Wednesday afternoon, the city's Rules Committee voted unanimously to draft language for a proposed ballot measure to go before the full city council in June.
Mayor Kevin Faulconer applauded the move saying the convention center expansion is critical to moving the city forward.
"It means good quality jobs. It means more revenue to the city, that's going to benefit every single neighborhood. Our expanded convention center is an economic engine that benefits the entire city," said Mayor Faulconer.
But the city will have to convince more than voters. Right now, the city does not have the rights to build on the land. The Robert Green Company, a local developer, currently holds the lease to the property. Green spoke before the committee, telling city leaders he's moving ahead with his project.
"Extreme disappointment and concern for the callous disregard for our property rights by the city," said President and CEO Robert Green.
Plans for Fifth Avenue Landing are well underway. They include a convention style hotel, cafes, public space and an expanded marina.
"I think it sends a very poor message, that the city doesn't really have regard for land owners' rights or people who are serious businessmen trying to do exactly what is in the agreements that they made with the city and the port," said Green.
The company has held the lease for the land since the 1980's. The Port of San Diego owns the property. The city had the opportunity to take over the lease.
"In 2009, we sold the lease to the city for the purpose of building an expanded convention center. That transaction involved a payment over time for our lease, which the city defaulted on 5 years later. We gave them the opportunity to extend those payments so they could hang on to it, while they worked through whatever issues they had, legal issues, etc. But, they knowingly defaulted because, we believe, their intention was to essentially burn up a lot of time, so that they could pay us nothing or next to nothing for the land," said Green.

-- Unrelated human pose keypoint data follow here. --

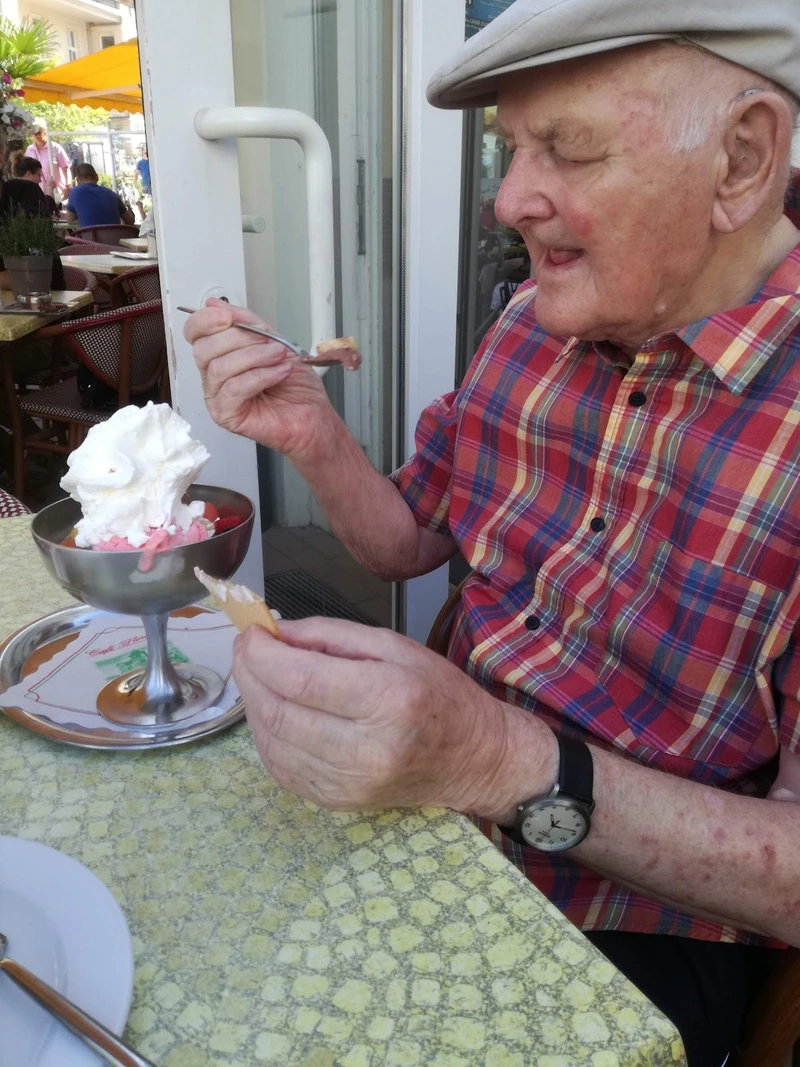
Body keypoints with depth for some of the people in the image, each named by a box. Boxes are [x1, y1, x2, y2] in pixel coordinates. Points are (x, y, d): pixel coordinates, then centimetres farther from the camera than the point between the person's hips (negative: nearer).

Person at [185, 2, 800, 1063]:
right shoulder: (530, 325, -3)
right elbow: (409, 542, 7)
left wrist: (507, 764, -36)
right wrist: (315, 439, -12)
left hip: (637, 932, -4)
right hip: (433, 807, 5)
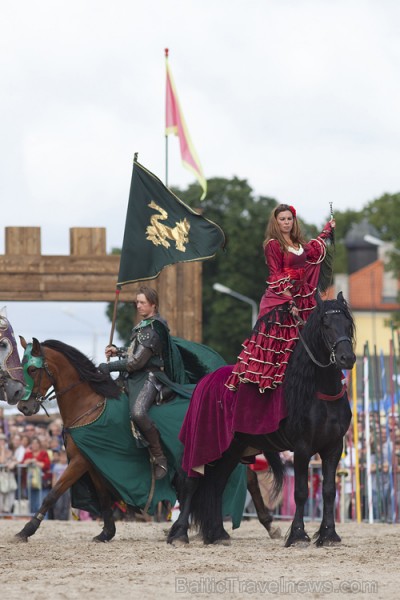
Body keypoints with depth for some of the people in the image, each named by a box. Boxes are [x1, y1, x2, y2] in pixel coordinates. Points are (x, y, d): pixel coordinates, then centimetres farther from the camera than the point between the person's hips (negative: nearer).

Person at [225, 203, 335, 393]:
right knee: (273, 339, -16)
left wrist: (327, 230, 46)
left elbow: (314, 250, 37)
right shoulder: (273, 245, -7)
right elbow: (276, 276, -11)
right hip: (279, 299, -8)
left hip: (300, 298, 8)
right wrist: (288, 300, -18)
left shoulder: (299, 245, 14)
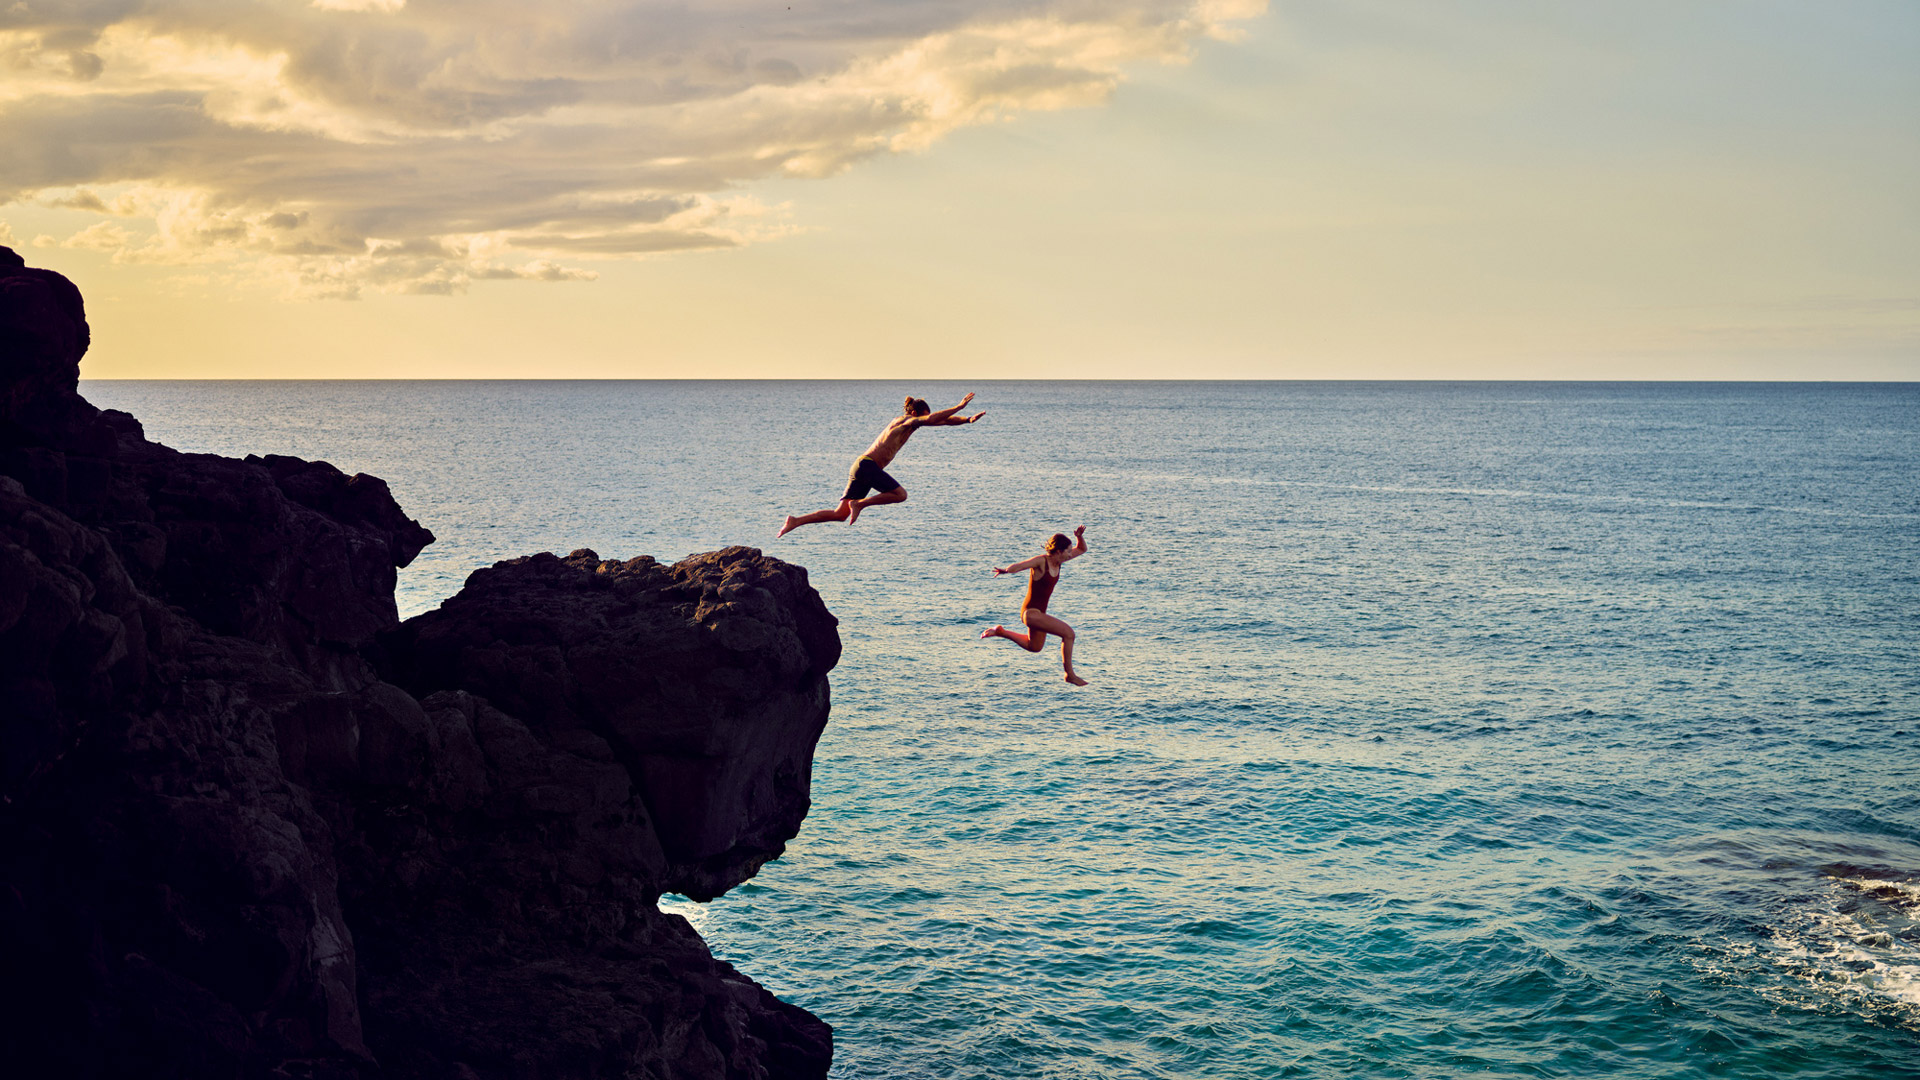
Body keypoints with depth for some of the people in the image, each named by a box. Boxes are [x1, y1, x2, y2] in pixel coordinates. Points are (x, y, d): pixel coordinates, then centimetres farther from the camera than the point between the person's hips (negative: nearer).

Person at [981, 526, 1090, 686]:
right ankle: (1070, 674, -8)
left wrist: (1080, 536, -4)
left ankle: (1000, 632, 35)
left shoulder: (1058, 560, 2)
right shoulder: (1040, 561, -22)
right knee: (1068, 633, -18)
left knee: (1034, 647, 29)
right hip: (1031, 612, -10)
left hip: (1039, 612, 10)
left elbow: (1081, 549, 11)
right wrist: (1004, 570, -19)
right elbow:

The mayor said the city was waiting for a judge to rule on a lawsuit aimed to stop development on the waterfront. The judge ruled in the city's favor in January.
"The lawsuit was just won 2 months ago, and when that lawsuit was won under great work with our city attorney's office and the city and the port all working together, we said we are going to move 100% full speed ahead," said the mayor.
The mayor would not say if the city plans to take the land through eminent domain, but he's confident a solution will be reached.
"The opportunity is to work together on a piece of property that has tremendous public support, city support, port support, Coastal Commission support," said the mayor.
Green said he's invested millions living up to his end of the bargain, he has no plans to give up the lease.
"There has been no honoring of our request to stop acting as though we don't exist or stop acting as though the city has the right to do whatever they want with the land and so at this point we are moving forward with our project," said Green.
The mayor said the developer should do the right thing for the "greater good."
"I think most citizens would be completely appalled because it says very little for the city's regard for the rights of private business," said Green.